I went out with those too short, too fat, poor guys. What is the point? They are just as self centered and insensitive as the cute ones.” -Miranda Hobbs
On the first episode of Sex and the City Miranda said something that spoke to the shallow depths of my heart. If you haven’t seen the episode here you go. A man is complaining about how women in their mid thirties don’t want to settle. Miranda basically gives this as the rebuttal.
I agree with this quote because it is true. If you are confused, listen up. What is the point of lowering your standards? What is the point of going out with some lame guy, if they are going to have the same baggage as a hot guy? I will be the first to admit that I have a type. I have a very specific type that most guys do not fall into. Not every guy I’m attracted to is attractive to my friends, but that is why it is my type.
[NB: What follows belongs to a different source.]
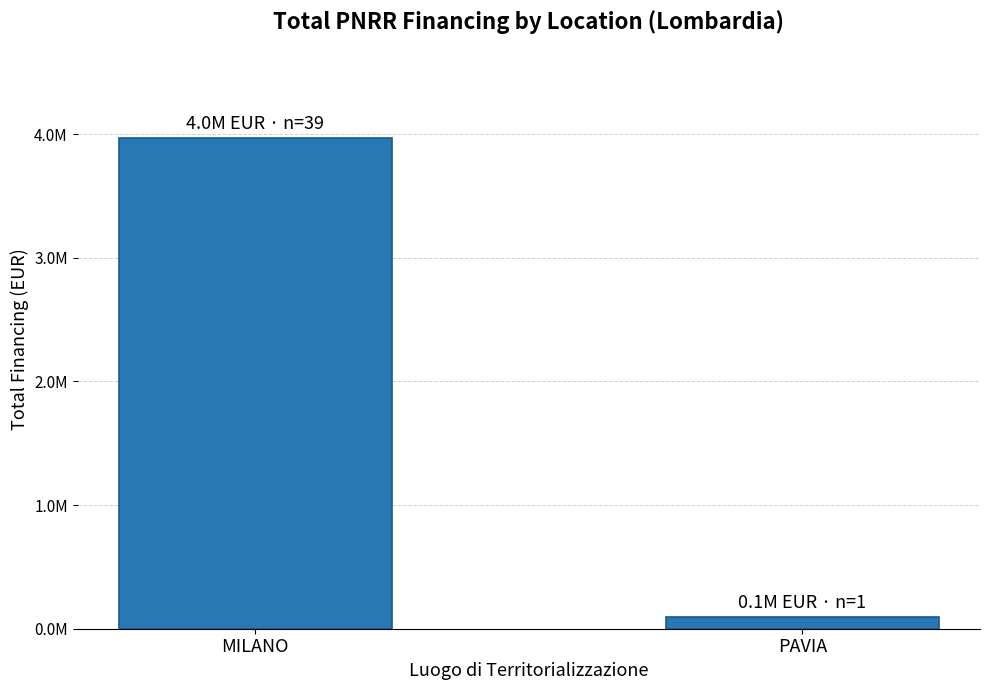

What is the value of the 2nd bar from the left?

96064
Apologies, I digress… Men do not seem to understand that they are for the most part uniform. (Women don’t get it either) One of my friends is gorgeous. She will always be gorgeous. The man she will probably marry will be a goblin. I say this with love. In my opinion, every guy she has been with has been haggard. I love her, but she knows how I feel about her choice in men.
She started dating another one of these creatures and guess what? He cheats on her. This guy is a full on creature from the black lagoon and he cheats on HER? Blaspheme!? In my mind I’m thinking, how is this possible? I wish I could show you her picture. If you saw a picture of her you would experience my horror first hand.
(…And this is not one of those times that a girl is saying her friend is beautiful just because they are friends. Trust me she is beautiful. No Grenades!!)
I know why this happened.
I think females think that we are doing the ugly guy a favor by showing him attention. We aren’t. Real talk, all we are doing is lowering our standards and forgetting our self worth.
ABC News reported, “Forty-two percent of U.S. black women have never been married, double the number of white women who’ve never tied the knot.”
I’m suggesting that maybe they are single by choice. Let’s cut the “Oh woe is me. Nobody wants me because I’m a single black female” I know this isn’t exactly a new concept, but it is true. My mother got married for the first time at age 45. My mother is great. She is college educated she had a secure job and my mother is beautiful. My mother is a catch. She recently admitted to me that she choose to be single the greater part of her thirties, because the greater part of her twenties was spent in a relationship. I don’t represent every SBF and my mother doesn’t represent every SBF. All I know is that I am shallow, and when a quality gentelman comes around I will choose to not be single.